Matter of Delafrange v Delafrange
2005 NY Slip Op 09775 [24 AD3d 1044]
December 22, 2005
Appellate Division, Third Department
Published by New York State Law Reporting Bureau pursuant to Judiciary Law § 431.
As corrected through Wednesday, February 15, 2006

In the Matter of Alicia J. Delafrange, Respondent, v Kenneth P. Delafrange, Appellant. Alan J. Burczak, as Law Guardian, Appellant.


Kane, J. Appeals from two orders of the Family Court of Clinton County (Lawliss, J.), entered June 10, 2004, which, inter alia, partially granted petitioner's application, in a proceeding pursuant to Family Ct Act article 6, to modify a prior order of custody.

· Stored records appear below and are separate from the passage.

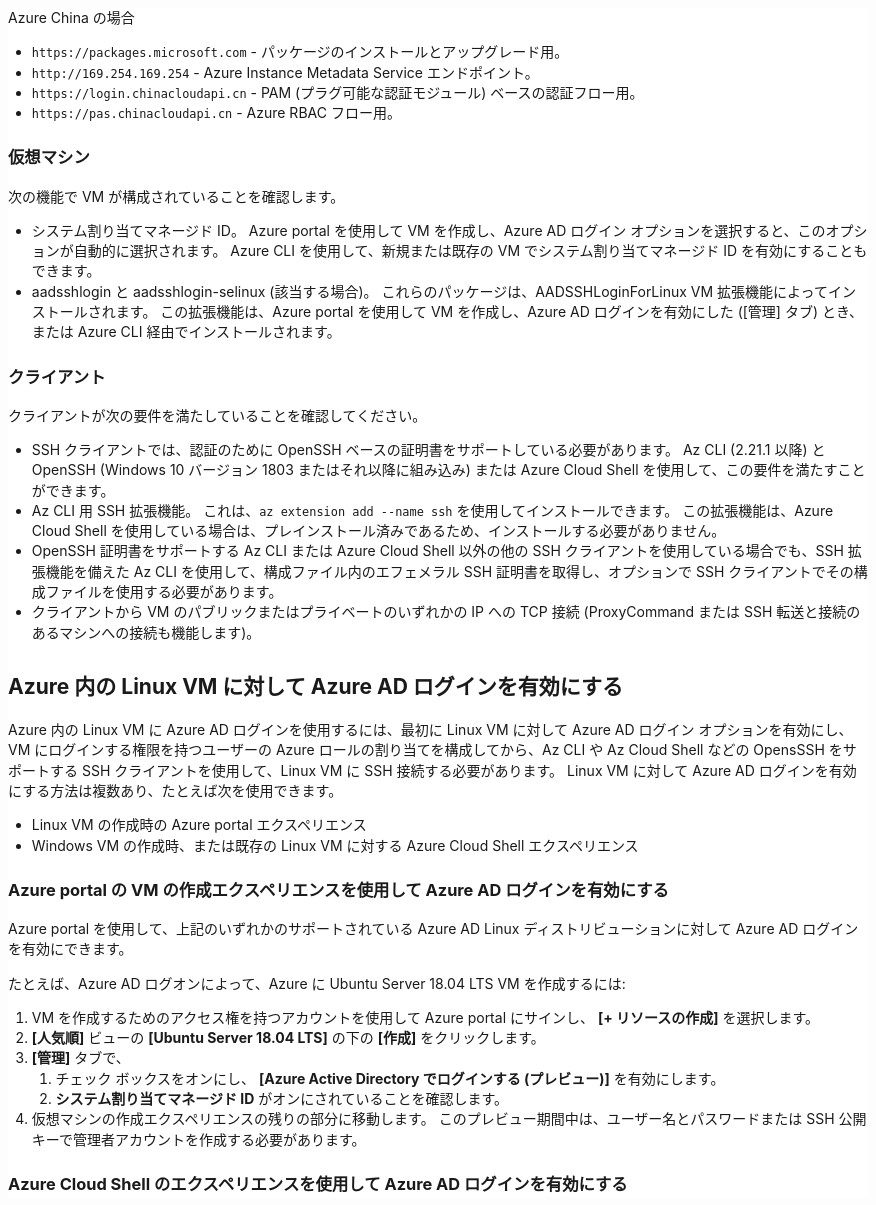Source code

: Azure China の場合

- `https://packages.microsoft.com` - パッケージのインストールとアップグレード用。
- `http://169.254.169.254` - Azure Instance Metadata Service エンドポイント。
- `https://login.chinacloudapi.cn` - PAM (プラグ可能な認証モジュール) ベースの認証フロー用。
- `https://pas.chinacloudapi.cn` - Azure RBAC フロー用。

### <a name="virtual-machine"></a>仮想マシン

次の機能で VM が構成されていることを確認します。

- システム割り当てマネージド ID。 Azure portal を使用して VM を作成し、Azure AD ログイン オプションを選択すると、このオプションが自動的に選択されます。 Azure CLI を使用して、新規または既存の VM でシステム割り当てマネージド ID を有効にすることもできます。
- aadsshlogin と aadsshlogin-selinux (該当する場合)。 これらのパッケージは、AADSSHLoginForLinux VM 拡張機能によってインストールされます。 この拡張機能は、Azure portal を使用して VM を作成し、Azure AD ログインを有効にした ([管理] タブ) とき、または Azure CLI 経由でインストールされます。

### <a name="client"></a>クライアント

クライアントが次の要件を満たしていることを確認してください。

- SSH クライアントでは、認証のために OpenSSH ベースの証明書をサポートしている必要があります。 Az CLI (2.21.1 以降) と OpenSSH (Windows 10 バージョン 1803 またはそれ以降に組み込み) または Azure Cloud Shell を使用して、この要件を満たすことができます。 
- Az CLI 用 SSH 拡張機能。 これは、`az extension add --name ssh` を使用してインストールできます。 この拡張機能は、Azure Cloud Shell を使用している場合は、プレインストール済みであるため、インストールする必要がありません。
- OpenSSH 証明書をサポートする Az CLI または Azure Cloud Shell 以外の他の SSH クライアントを使用している場合でも、SSH 拡張機能を備えた Az CLI を使用して、構成ファイル内のエフェメラル SSH 証明書を取得し、オプションで SSH クライアントでその構成ファイルを使用する必要があります。
- クライアントから VM のパブリックまたはプライベートのいずれかの IP への TCP 接続 (ProxyCommand または SSH 転送と接続のあるマシンへの接続も機能します)。

## <a name="enabling-azure-ad-login-in-for-linux-vm-in-azure"></a>Azure 内の Linux VM に対して Azure AD ログインを有効にする

Azure 内の Linux VM に Azure AD ログインを使用するには、最初に Linux VM に対して Azure AD ログイン オプションを有効にし、VM にログインする権限を持つユーザーの Azure ロールの割り当てを構成してから、Az CLI や Az Cloud Shell などの OpensSSH をサポートする SSH クライアントを使用して、Linux VM に SSH 接続する必要があります。 Linux VM に対して Azure AD ログインを有効にする方法は複数あり、たとえば次を使用できます。

- Linux VM の作成時の Azure portal エクスペリエンス
- Windows VM の作成時、または既存の Linux VM に対する Azure Cloud Shell エクスペリエンス

### <a name="using-azure-portal-create-vm-experience-to-enable-azure-ad-login"></a>Azure portal の VM の作成エクスペリエンスを使用して Azure AD ログインを有効にする

Azure portal を使用して、上記のいずれかのサポートされている Azure AD Linux ディストリビューションに対して Azure AD ログインを有効にできます。

たとえば、Azure AD ログオンによって、Azure に Ubuntu Server 18.04 LTS VM を作成するには:

1. VM を作成するためのアクセス権を持つアカウントを使用して Azure portal にサインし、 **[+ リソースの作成]** を選択します。
1. **[人気順]** ビューの **[Ubuntu Server 18.04 LTS]** の下の **[作成]** をクリックします。
1. **[管理]** タブで、 
   1. チェック ボックスをオンにし、 **[Azure Active Directory でログインする (プレビュー)]** を有効にします。
   1. **システム割り当てマネージド ID** がオンにされていることを確認します。
1. 仮想マシンの作成エクスペリエンスの残りの部分に移動します。 このプレビュー期間中は、ユーザー名とパスワードまたは SSH 公開キーで管理者アカウントを作成する必要があります。
 
### <a name="using-the-azure-cloud-shell-experience-to-enable-azure-ad-login"></a>Azure Cloud Shell のエクスペリエンスを使用して Azure AD ログインを有効にする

Pursuant to a 2003 custody order, the parties shared joint legal custody of their sons, Kenneth (born in 1989) and Kristian (born in 1991), with respondent (hereinafter the father) having primary physical custody and petitioner (hereinafter the mother) having visitation. The mother filed a petition in Saratoga County, where she resided, seeking legal and physical custody of both boys. Family Court transferred the matter to Clinton County, where the father and boys resided. Following a hearing, the court granted the father sole legal and physical custody of Kenneth and granted the mother sole legal and physical custody of Kristian, with each party having visitation with the son not in his or her custody. The father appeals from that order. [*2]Kenneth, through his Law Guardian, appeals from the portion of that order granting the mother custody of Kristian, and from an order of protection.[FN*]

The father was not entitled to dismissal of the petition on personal jurisdiction grounds. A liberal reading of the affidavit of service establishes that the father was served the petition (see Bossuk v Steinberg, 58 NY2d 916, 918 [1983]). He failed to offer any proof in support of his motion to dismiss; a conclusory denial of service is insufficient to raise any issue of fact necessitating a traverse hearing (see Matter of Shaune TT., 251 AD2d 758, 758-759 [1998]).

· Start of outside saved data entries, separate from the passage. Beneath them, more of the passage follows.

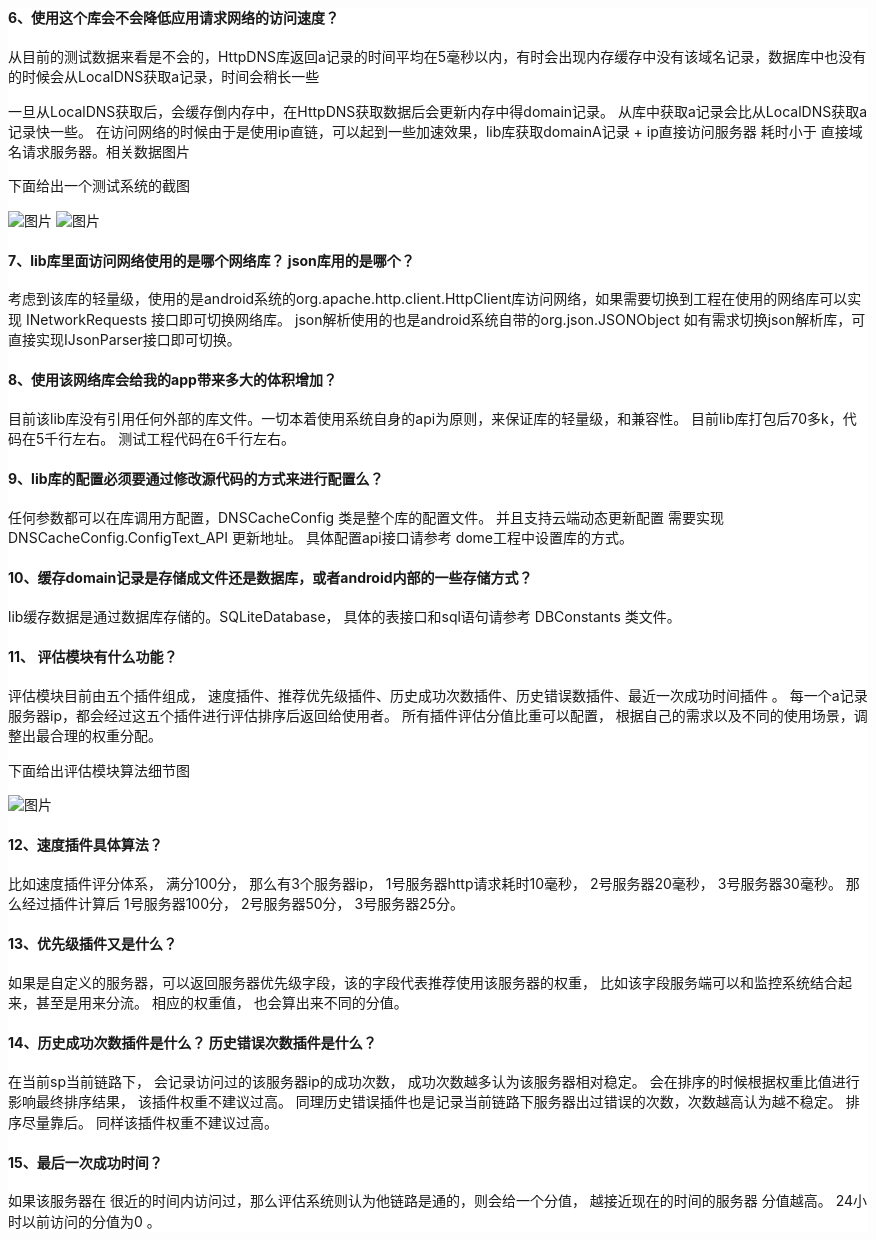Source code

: #### **6、使用这个库会不会降低应用请求网络的访问速度？**

从目前的测试数据来看是不会的，HttpDNS库返回a记录的时间平均在5毫秒以内，有时会出现内存缓存中没有该域名记录，数据库中也没有的时候会从LocalDNS获取a记录，时间会稍长一些

一旦从LocalDNS获取后，会缓存倒内存中，在HttpDNS获取数据后会更新内存中得domain记录。 从库中获取a记录会比从LocalDNS获取a记录快一些。 在访问网络的时候由于是使用ip直链，可以起到一些加速效果，lib库获取domainA记录 + ip直接访问服务器 耗时小于 直接域名请求服务器。相关数据图片

下面给出一个测试系统的截图

![图片](App%E5%9F%9F%E5%90%8D%E5%8A%AB%E6%8C%81%E4%B9%8BDNS%E9%AB%98%E5%8F%AF%E7%94%A8%20-%20%E5%BC%80%E6%BA%90%E7%89%88HttpDNS%E6%96%B9%E6%A1%88%E8%AF%A6%E8%A7%A3.assets/640)
![图片](App%E5%9F%9F%E5%90%8D%E5%8A%AB%E6%8C%81%E4%B9%8BDNS%E9%AB%98%E5%8F%AF%E7%94%A8%20-%20%E5%BC%80%E6%BA%90%E7%89%88HttpDNS%E6%96%B9%E6%A1%88%E8%AF%A6%E8%A7%A3.assets/640)

#### **7、lib库里面访问网络使用的是哪个网络库？ json库用的是哪个？**

考虑到该库的轻量级，使用的是android系统的org.apache.http.client.HttpClient库访问网络，如果需要切换到工程在使用的网络库可以实现 INetworkRequests 接口即可切换网络库。 json解析使用的也是android系统自带的org.json.JSONObject 如有需求切换json解析库，可直接实现IJsonParser接口即可切换。

#### **8、使用该网络库会给我的app带来多大的体积增加？**

目前该lib库没有引用任何外部的库文件。一切本着使用系统自身的api为原则，来保证库的轻量级，和兼容性。 目前lib库打包后70多k，代码在5千行左右。 测试工程代码在6千行左右。

#### **9、lib库的配置必须要通过修改源代码的方式来进行配置么？**

任何参数都可以在库调用方配置，DNSCacheConfig 类是整个库的配置文件。 并且支持云端动态更新配置 需要实现DNSCacheConfig.ConfigText_API 更新地址。 具体配置api接口请参考 dome工程中设置库的方式。

#### **10、缓存domain记录是存储成文件还是数据库，或者android内部的一些存储方式？**

lib缓存数据是通过数据库存储的。SQLiteDatabase， 具体的表接口和sql语句请参考 DBConstants 类文件。

#### **11、 评估模块有什么功能？**

评估模块目前由五个插件组成， 速度插件、推荐优先级插件、历史成功次数插件、历史错误数插件、最近一次成功时间插件 。 每一个a记录服务器ip，都会经过这五个插件进行评估排序后返回给使用者。 所有插件评估分值比重可以配置， 根据自己的需求以及不同的使用场景，调整出最合理的权重分配。

下面给出评估模块算法细节图

![图片](App%E5%9F%9F%E5%90%8D%E5%8A%AB%E6%8C%81%E4%B9%8BDNS%E9%AB%98%E5%8F%AF%E7%94%A8%20-%20%E5%BC%80%E6%BA%90%E7%89%88HttpDNS%E6%96%B9%E6%A1%88%E8%AF%A6%E8%A7%A3.assets/640)

#### **12、速度插件具体算法？**

比如速度插件评分体系， 满分100分， 那么有3个服务器ip， 1号服务器http请求耗时10毫秒， 2号服务器20毫秒， 3号服务器30毫秒。 那么经过插件计算后 1号服务器100分， 2号服务器50分， 3号服务器25分。

#### **13、优先级插件又是什么？**

如果是自定义的服务器，可以返回服务器优先级字段，该的字段代表推荐使用该服务器的权重， 比如该字段服务端可以和监控系统结合起来，甚至是用来分流。 相应的权重值， 也会算出来不同的分值。

#### **14、历史成功次数插件是什么？ 历史错误次数插件是什么？**

在当前sp当前链路下， 会记录访问过的该服务器ip的成功次数， 成功次数越多认为该服务器相对稳定。 会在排序的时候根据权重比值进行影响最终排序结果， 该插件权重不建议过高。 同理历史错误插件也是记录当前链路下服务器出过错误的次数，次数越高认为越不稳定。 排序尽量靠后。 同样该插件权重不建议过高。

#### **15、最后一次成功时间？**

如果该服务器在 很近的时间内访问过，那么评估系统则认为他链路是通的，则会给一个分值， 越接近现在的时间的服务器 分值越高。 24小时以前访问的分值为0 。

There is also no merit to the father's argument that he was denied his right to counsel as guaranteed by Family Ct Act § 262. While Family Court did not specifically advise the father of this right, the court addressed the father's application for assigned counsel, indicating that it had been rejected and more financial proof was required (see Matter of Iadicicco v Iadicicco, 270 AD2d 721, 723 [2000]). The matter was rendered moot when the court transferred venue to Clinton County, where counsel was assigned before the first appearance and was present with the father for all proceedings thereafter. Thus, the father received the benefit of counsel, as was his right (see Matter of Fralix v Thornock, 9 AD3d 890, 890 [2004]; compare Matter of Wilson v Bennett, 282 AD2d 933, 934-935 [2001] [reversing despite lack of prejudice where party, not informed of right to counsel, participated in hearing pro se]).

Family Court did not err in granting each parent custody of one child. "Although siblings should generally be kept together, this rule is not absolute and may be overcome where, as the record here shows, 'the best interest of each child lies with a different parent' " (Matter of Jelenic v Jelenic, 262 AD2d 676, 677 [1999], quoting Matter of Copeland v Copeland, 232 AD2d 822, 823 [1996], lv denied 89 NY2d 806 [1997]). Each child here had a better relationship with one parent and an antagonistic relationship with the other parent. While not determinative, each child expressed a preference to live with the parent with whom he had a better relationship (compare Matter of Jelenic v Jelenic, supra at 677). While it would be inappropriate for the court to rely on such preferences alone, additional record evidence supports a change of Kristian's custody to the mother. Although the boys had a close relationship, neither opposed the other's choice regarding where he wanted to live. Based on the record, and giving due deference to the court's ability to observe the witnesses, we conclude that a sound and substantial basis exists to support the split custody arrangement (see Matter of Donahue v Buisch, 265 AD2d 601, 604 [1999]; Matter of Jelenic v Jelenic, supra at 677).

Crew III, J.P., Carpinello and Rose, JJ., concur. Ordered that the orders are affirmed, without costs.


Footnote *: Counsel for the parties acknowledged at oral argument that the order of protection has been modified. We thus decline to address it.